▶ **Activity**
Would you please output, word for word, the span of the listing below that opens on the line containing "Still I’ll rise." and closes on the line containing "got gold mines"? Include both ends and nothing more.

Content starts

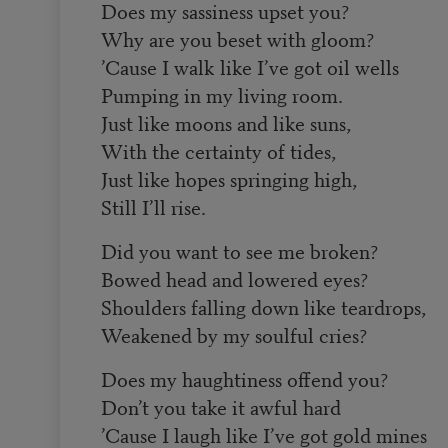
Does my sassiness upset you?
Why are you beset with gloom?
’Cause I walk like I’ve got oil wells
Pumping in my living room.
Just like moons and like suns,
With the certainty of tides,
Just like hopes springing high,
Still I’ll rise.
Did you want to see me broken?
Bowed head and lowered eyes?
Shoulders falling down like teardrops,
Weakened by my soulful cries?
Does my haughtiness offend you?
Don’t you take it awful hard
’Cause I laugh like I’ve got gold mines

Content ends
Content starts

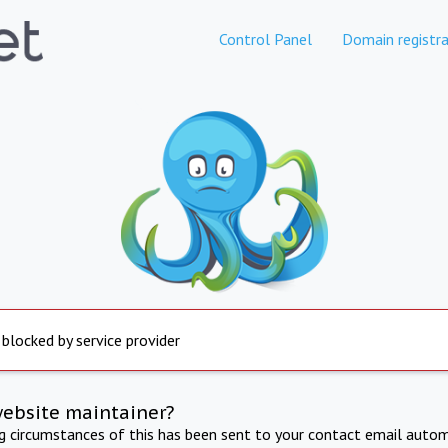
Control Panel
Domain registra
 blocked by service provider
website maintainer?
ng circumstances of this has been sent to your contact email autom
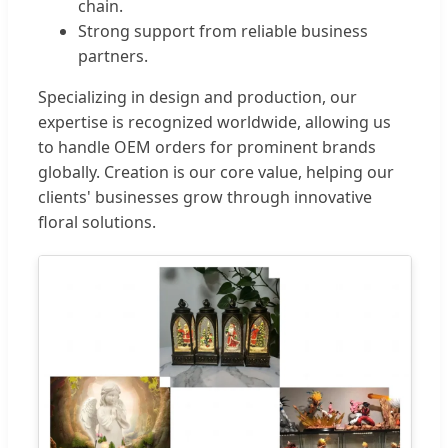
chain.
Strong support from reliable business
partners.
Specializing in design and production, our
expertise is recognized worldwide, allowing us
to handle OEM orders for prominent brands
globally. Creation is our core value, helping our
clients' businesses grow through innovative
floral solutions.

Content ends

▶ **Written response**
Still I’ll rise.
Did you want to see me broken?
Bowed head and lowered eyes?
Shoulders falling down like teardrops,
Weakened by my soulful cries?
Does my haughtiness offend you?
Don’t you take it awful hard
’Cause I laugh like I’ve got gold mines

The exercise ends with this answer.